Where does the knight go?

0 | Chess Event Coverage
Where goes the knight?Australia has a surface of 7,617,930 km², (2,941,299 square miles), making it the 6th biggest country in the world. However, currently there are only three Australian grandmasters on the FIDE rating list (the 4th retired not long ago). How is this possible?

I think I have found the solution to one of the greates enigmas in the world of chess: why Australia has so few grandmasters. And no, I'm not talking about population (around 22 million) or density (which puts the country on a modest 232nd spot). No, I think it's because Australians just don't know the rules well enough. Well, that's one explanation - there might be a deeper one which I'll come to at the end of this post.

It's one specific rule the Australians seem to have problems with: how the knight moves. And indeed, it's not easy. Especially kids, when learning chess for the first time, have trouble with what Donner called "the most paradoxical of all chess pieces". Rooks go straight, bishops along a diagonal, the queen, well, she's very lucky because she can do both, but the knight... How to explain? One straight, one diagonal, that's not easy. My 5 year old niece can't remember it very well, and thinks she can only go forward with her knights (a problem some strong players encounter throughout their career, by the way).

So what's the fuzz about? Well, in the first round of the Sydney International Open, the following happened.

Alan Ansell (1968) - GM Darryl Johansen (2457) Sydney International Open, 07.04.2010 Ansell-Johansen Position after 31...fxe5

Here Ansell played the illegal (well, to most of us at least) move 32.Nf4-h2?!! and... play continued: 32...Rb4 33.Nf3 (The knight is suddenly perfectly placed for the kingside attack) 33...Nh5 34.Ng5 Nf6 35.Ne6 and the grandmaster resigned.

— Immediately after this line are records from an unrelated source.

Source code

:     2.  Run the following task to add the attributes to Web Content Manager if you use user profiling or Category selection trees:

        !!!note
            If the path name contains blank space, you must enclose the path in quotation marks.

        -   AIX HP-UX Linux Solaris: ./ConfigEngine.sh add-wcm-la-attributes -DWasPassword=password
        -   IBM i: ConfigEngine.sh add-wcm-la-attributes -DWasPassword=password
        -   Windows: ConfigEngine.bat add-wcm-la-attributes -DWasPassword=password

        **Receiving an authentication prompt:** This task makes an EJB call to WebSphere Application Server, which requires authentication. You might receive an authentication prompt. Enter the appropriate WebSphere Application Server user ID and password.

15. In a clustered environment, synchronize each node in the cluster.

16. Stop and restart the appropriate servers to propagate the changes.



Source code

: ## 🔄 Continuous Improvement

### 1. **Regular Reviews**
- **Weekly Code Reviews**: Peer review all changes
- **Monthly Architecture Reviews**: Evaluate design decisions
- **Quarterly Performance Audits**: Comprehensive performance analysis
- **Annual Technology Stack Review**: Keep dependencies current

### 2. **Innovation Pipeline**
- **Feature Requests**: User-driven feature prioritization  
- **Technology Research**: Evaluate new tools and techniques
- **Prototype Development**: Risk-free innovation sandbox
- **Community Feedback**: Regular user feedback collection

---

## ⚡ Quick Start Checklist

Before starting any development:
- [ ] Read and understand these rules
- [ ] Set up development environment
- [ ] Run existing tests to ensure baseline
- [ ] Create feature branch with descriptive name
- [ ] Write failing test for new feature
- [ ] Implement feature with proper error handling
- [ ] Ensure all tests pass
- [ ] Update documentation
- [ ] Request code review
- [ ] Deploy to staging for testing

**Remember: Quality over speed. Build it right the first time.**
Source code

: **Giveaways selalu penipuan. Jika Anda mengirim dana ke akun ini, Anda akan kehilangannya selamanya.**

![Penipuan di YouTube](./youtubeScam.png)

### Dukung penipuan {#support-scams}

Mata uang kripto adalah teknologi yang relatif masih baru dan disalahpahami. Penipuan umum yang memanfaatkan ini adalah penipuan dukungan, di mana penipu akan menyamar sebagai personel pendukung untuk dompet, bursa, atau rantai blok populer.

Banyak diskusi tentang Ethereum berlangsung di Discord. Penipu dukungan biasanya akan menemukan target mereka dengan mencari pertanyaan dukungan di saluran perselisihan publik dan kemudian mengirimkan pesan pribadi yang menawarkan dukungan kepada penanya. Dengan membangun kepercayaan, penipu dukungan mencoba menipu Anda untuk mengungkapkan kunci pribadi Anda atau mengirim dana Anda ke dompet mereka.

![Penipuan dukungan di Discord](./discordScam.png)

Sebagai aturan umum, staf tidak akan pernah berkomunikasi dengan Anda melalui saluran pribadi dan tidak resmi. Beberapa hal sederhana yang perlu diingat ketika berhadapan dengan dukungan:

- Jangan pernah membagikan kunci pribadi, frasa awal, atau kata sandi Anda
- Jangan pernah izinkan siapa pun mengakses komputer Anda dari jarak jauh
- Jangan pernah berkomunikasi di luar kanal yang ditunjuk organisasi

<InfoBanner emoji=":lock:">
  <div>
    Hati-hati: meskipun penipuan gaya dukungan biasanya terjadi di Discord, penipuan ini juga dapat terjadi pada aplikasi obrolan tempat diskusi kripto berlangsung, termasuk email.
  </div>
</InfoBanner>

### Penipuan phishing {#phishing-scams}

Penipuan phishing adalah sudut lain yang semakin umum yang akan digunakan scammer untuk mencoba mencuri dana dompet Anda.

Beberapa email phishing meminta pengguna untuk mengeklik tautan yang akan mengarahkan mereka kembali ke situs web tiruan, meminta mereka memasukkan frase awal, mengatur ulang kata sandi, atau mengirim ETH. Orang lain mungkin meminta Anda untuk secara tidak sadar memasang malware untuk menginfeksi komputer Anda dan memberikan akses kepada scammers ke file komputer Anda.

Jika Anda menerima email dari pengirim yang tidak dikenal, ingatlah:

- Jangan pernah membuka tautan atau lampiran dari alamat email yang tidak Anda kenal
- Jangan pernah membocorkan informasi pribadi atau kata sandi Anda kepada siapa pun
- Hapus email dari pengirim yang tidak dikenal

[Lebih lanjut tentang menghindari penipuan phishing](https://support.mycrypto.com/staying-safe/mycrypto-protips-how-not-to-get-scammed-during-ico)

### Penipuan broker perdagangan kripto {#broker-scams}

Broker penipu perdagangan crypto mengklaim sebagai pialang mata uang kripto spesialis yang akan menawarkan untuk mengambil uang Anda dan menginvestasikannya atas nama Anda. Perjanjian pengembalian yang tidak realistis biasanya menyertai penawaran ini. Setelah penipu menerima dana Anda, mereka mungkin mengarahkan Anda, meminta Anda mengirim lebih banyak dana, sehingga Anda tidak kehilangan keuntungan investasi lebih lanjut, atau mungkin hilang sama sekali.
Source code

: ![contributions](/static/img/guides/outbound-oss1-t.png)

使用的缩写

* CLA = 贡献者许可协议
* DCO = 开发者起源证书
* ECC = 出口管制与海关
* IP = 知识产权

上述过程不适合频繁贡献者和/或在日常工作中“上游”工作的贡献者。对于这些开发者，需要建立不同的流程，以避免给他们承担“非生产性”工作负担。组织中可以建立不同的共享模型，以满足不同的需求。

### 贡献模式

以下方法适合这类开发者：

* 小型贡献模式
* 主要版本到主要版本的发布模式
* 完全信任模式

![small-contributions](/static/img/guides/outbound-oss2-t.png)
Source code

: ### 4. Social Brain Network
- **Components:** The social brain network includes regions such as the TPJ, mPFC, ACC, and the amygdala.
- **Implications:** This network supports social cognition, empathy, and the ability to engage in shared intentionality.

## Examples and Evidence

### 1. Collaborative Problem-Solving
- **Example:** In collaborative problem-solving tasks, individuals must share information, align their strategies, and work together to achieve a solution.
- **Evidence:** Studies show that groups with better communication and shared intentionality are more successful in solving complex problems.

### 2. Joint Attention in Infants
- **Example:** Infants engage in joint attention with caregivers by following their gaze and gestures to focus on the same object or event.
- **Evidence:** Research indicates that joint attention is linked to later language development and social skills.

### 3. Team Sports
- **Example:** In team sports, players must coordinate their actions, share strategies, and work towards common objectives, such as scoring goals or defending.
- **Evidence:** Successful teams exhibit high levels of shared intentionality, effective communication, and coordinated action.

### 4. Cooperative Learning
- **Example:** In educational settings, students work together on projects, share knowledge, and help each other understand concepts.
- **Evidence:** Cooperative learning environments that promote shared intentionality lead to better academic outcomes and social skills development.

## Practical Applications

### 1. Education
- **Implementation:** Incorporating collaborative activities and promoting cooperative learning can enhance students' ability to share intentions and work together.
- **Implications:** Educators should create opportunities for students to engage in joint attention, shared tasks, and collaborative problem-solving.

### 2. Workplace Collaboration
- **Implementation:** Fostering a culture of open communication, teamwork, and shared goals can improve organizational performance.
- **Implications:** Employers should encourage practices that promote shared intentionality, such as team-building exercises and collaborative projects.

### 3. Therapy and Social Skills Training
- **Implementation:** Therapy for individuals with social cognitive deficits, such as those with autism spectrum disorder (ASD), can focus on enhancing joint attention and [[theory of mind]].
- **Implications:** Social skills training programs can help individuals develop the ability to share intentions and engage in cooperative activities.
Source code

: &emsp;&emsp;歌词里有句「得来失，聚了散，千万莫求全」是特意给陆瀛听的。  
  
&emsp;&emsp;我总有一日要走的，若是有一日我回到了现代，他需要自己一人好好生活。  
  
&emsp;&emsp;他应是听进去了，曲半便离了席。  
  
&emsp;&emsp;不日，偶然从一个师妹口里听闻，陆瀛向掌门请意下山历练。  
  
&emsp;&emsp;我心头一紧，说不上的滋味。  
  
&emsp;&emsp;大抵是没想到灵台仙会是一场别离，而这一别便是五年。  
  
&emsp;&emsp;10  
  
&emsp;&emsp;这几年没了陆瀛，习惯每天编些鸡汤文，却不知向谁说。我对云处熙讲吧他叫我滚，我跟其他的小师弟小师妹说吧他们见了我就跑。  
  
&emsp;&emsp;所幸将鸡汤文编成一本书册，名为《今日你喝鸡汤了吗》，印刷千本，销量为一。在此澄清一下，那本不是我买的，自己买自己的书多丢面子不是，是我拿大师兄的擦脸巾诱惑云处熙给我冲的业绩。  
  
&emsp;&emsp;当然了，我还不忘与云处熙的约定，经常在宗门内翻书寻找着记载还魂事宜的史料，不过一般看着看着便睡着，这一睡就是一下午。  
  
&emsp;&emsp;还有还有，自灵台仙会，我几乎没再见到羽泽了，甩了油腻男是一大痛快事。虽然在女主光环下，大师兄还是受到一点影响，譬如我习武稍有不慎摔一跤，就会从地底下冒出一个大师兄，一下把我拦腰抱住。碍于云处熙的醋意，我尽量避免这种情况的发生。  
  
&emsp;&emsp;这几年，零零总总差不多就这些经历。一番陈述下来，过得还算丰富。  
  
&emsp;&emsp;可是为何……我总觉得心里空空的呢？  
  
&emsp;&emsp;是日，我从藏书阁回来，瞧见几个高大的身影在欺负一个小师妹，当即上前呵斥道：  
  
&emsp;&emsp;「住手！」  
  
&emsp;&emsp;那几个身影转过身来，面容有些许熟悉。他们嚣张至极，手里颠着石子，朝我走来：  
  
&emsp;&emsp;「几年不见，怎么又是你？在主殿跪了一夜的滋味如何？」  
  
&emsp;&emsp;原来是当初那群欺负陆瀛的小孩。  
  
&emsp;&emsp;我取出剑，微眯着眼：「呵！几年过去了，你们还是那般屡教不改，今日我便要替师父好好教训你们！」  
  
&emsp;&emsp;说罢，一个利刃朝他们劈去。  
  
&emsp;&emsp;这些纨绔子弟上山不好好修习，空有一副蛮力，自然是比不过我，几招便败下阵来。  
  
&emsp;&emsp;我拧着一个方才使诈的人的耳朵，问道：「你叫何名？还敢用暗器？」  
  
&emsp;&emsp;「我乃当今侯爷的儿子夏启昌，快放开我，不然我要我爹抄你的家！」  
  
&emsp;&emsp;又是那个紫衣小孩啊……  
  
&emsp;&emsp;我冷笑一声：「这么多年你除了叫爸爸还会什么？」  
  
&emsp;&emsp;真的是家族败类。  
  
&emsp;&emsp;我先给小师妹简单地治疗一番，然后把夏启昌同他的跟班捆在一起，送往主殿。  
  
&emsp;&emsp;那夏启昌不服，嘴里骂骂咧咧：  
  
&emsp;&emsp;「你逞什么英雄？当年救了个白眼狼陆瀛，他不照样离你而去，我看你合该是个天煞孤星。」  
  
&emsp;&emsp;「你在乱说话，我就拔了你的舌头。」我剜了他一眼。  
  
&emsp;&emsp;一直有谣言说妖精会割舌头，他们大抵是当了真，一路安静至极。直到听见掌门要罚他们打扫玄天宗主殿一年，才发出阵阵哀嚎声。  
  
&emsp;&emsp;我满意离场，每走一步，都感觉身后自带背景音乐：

And this was not just an incident. Last year, in the same tournament, something very similar happened.

Sarah Anton (1718) - Paul Broekhuyse (2118) Sydney International Open 2009 Sarah Anton - Paul Broekhuyse Position after 53...Kf6

Here Anton played 54.Nf5-Nd7?!! and Broekhuyse resigned the game as indeed there's nothing to play for when the queen drops.

For other pieces it may be very clear how they move, but many people more educated than my niece have pondered over the question where, and how exactly, the knight goes. In fact, it has been questioned whether the knight actually goes. As Donner argues in Schaakbulletin 60, November 1972, the pieces don't 'go', as 'going' is to follow a path, and along the way all points are passed chronologically. From a geometrical point of view, this is not the case in chess, because 'no points are passed'. So for a bishop on b2 'going' to f6, more than one move is needed. (The bishop 'went' from b2 via d4 to f6.)

More interesting is Donner's point that although optically other pieces may reach much further than the knight, it's in fact the knight that triumphs in a certain way. Whereas queens, bishops and rooks follow lines (horizontally, vertically or diagonally) that are finite, the knight in fact follows an infinite circle! This is what Paul Janse wrote about as well, in a February 1992 article for the club magazine of the Amsterdam chess club MEMO (which was merged into different chess clubs over the years):

The Circle And Caissa contemplated King, Queen, Rook and Bishop, and she saw that it still was not good enough. She put a cross on the d4 square and asked herself: what are the nearest fields not attacked by any piece I put on the square? She saw that these were the fields b3, b5, c6, e6, f5, f3, e2 and c2. And She consulted the Greek philosopher Pythagoras, who announced her that those squares are at a distance of √5 from square d4. And then Caissa created the Knight, as the piece that precisely covers the squares at a distance of exactly √5. And She saw that these squares describe a circle centered around the knight itself, with the Holy √5 as the radius, and she saw that it was good. The fifth day.

Perhaps it's too easy to explain the happenings in Australia as a lack of understanding of the knight, or even the knowledge of the chess rules. Maybe there's something else going on. Something that would make us realize that the Australian players are in fact much more advanced than we are.

This week Chessbase generously allows chess players the opportunity to solve tough scientific problems, such as the danger of the Large Hadron Collider at CERN generating micro black holes, and the Fermi paradox. In today's post they embbed Richard Feynman's analogy of "understanding nature" and chess, which we'll do here as well, as it might explain all of the above.


Australian chess players seem to have been the first to have realized that in some situations, the knight may go two squares diagonally. Following a fundamental scientific method, they're most interested in the thing that doesn't fit, the part that doesn't go according to what you expected. The Australians seem to have discovered a new revolution in the physics of chess.